From the financier’s perspective, the obligation to prepay should arise as soon as possible following a hijacking. The mortgage over the vessel will be worthless while the vessel is in the hands of hijackers and it is impossible to exercise any right of enforcement. The relevant limb of the definition of Total Loss will specify the number of days which must elapse without a return of the vessel to the owner, in order for a Total Loss to be deemed to have occurred. In the negotiation of the finance documents, the Borrower will have likely pushed for this period, and the number of days after that, by which the prepayment must be made, to be as long as possible. Traditionally, the latter may be anything from 60 to 180 days but usually corresponds to the time it takes for insurance proceeds to be paid in respect of the Total Loss.
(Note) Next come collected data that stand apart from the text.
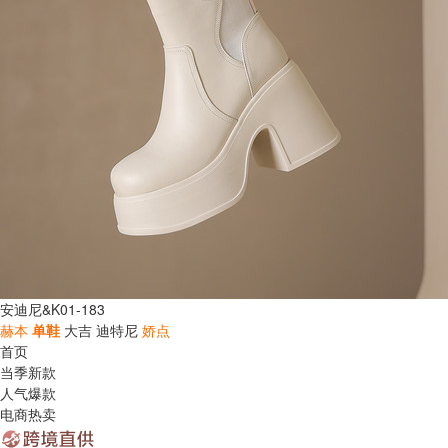
安迪尼&K01-183
赫本
单鞋
大吉
迪特尼
娇点
首页
当季新款
人气爆款
电商热卖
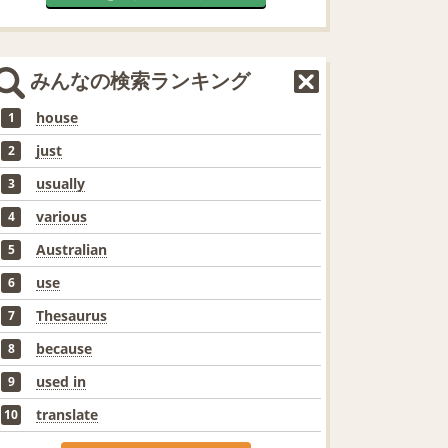
みんなの検索ランキング
house
1
just
2
usually
3
various
4
Australian
5
use
6
Thesaurus
7
because
8
used in
9
translate
10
In the early 2010s, in response to the surge of Somali piracy attacks, insurers insisted on the 12-month detainment clause, rather than agreeing to reduce this to six months- the insured must have lost free use and disposal of the vessel for a continuous period of 12 months before insurance proceeds would be payable.
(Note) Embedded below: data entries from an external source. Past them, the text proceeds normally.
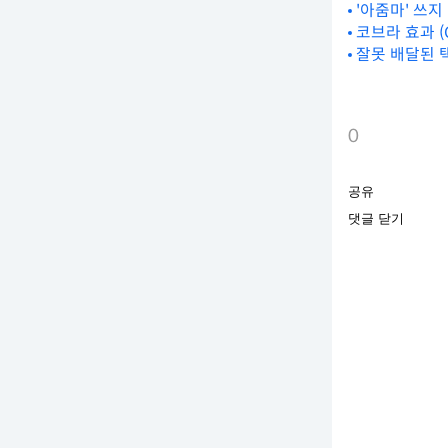
'아줌마' 쓰
코브라 효과 (Co
잘못 배달된 택
0
공유
댓글 닫기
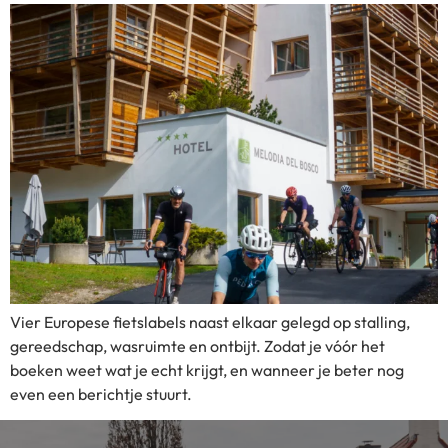
Vier Europese fietslabels naast elkaar gelegd op stalling,
gereedschap, wasruimte en ontbijt. Zodat je vóór het
boeken weet wat je echt krijgt, en wanneer je beter nog
even een berichtje stuurt.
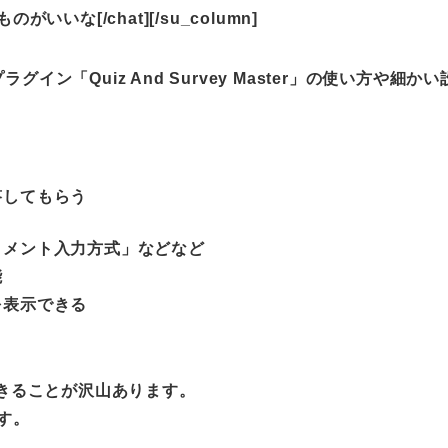
な[/chat][/su_column]
グイン「Quiz And Survey Master」の使い方や細か
答してもらう
コメント入力方式」などなど
能
を表示できる
かにもできることが沢山あります。
す。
There lies the tension. Ship owners are understandably unwilling to commit to the prepayment of a potentially large amount of indebtedness without the certainty of receiving insurance proceeds. This could be financially ruinous for a shipowner without the available cash to make that prepayment. There may be scope to negotiate with financiers who may accept additional security, such as a mortgage over another group vessel, pending a resolution of the issue – i.e. a pay out by the insurers or release of the
hijacked vessel.

Another concern will be the financiers’ scrutiny of vessels’ insurances. A keen eye is already kept on this, with extensive undertakings in this regard being a key part of any finance agreement. Financiers, if not seeking to impose additional insurance obligations on ship owner borrowers, may exercise any right to obtain, at borrower’s cost, additional insurance reports, to ensure the cover in place is robust in light of recent events.

The prevailing circumstances bring other standard provisions of a shipping finance agreement into focus. The agreement will certainly contain a restriction on entering a “war zone”, whether or not this has been officially declared as such, without both the prior written consent of the financier, and requisite additional insurance cover. Notification obligations will arise. At the least these will include the obligation to notify the financier of any event which will, or is likely to, give rise to a ‘Major Casualty’. That is a casualty in relation to which the claim against insurers will exceed the Major Casualty Amount (a figure which will have been negotiated during documentation of the financing, relative to the value of the vessel), as well as any which may lead to a Total Loss, which would include a hijack. Even in the absence of a ‘Total Loss’, where a ship owner is looking to settle a claim with insurers for an amount in excess of the stipulated “Major Casualty Amount”, prior financier consent will be required. In relation to the inevitable repairs, a financier may require an undertaking from the yard not to exercise any liens on the vessel or its earnings for the cost of those repairs. Obtaining this from a shipyard may not be without its challenges.

In extreme cases, financiers, perhaps already looking for justifiable grounds to withdraw investment, could cite that the risks in the Red Sea, and the increased cost of re-routing of vessels, constitute a “material adverse effect” on the business of the borrower or its wider group, which gives rise to a right to accelerate and terminate the financing. While unlikely, prudent ship owners will want to be alive to the small print in their loan documentation.

The ongoing uncertainty and volatility in a region so crucial to global trade, together with the existing risks of shipping will have many ramifications including in the ship finance market. Financiers will want to address these issues from the outset of documentation which may lead to more complex negotiations with owners.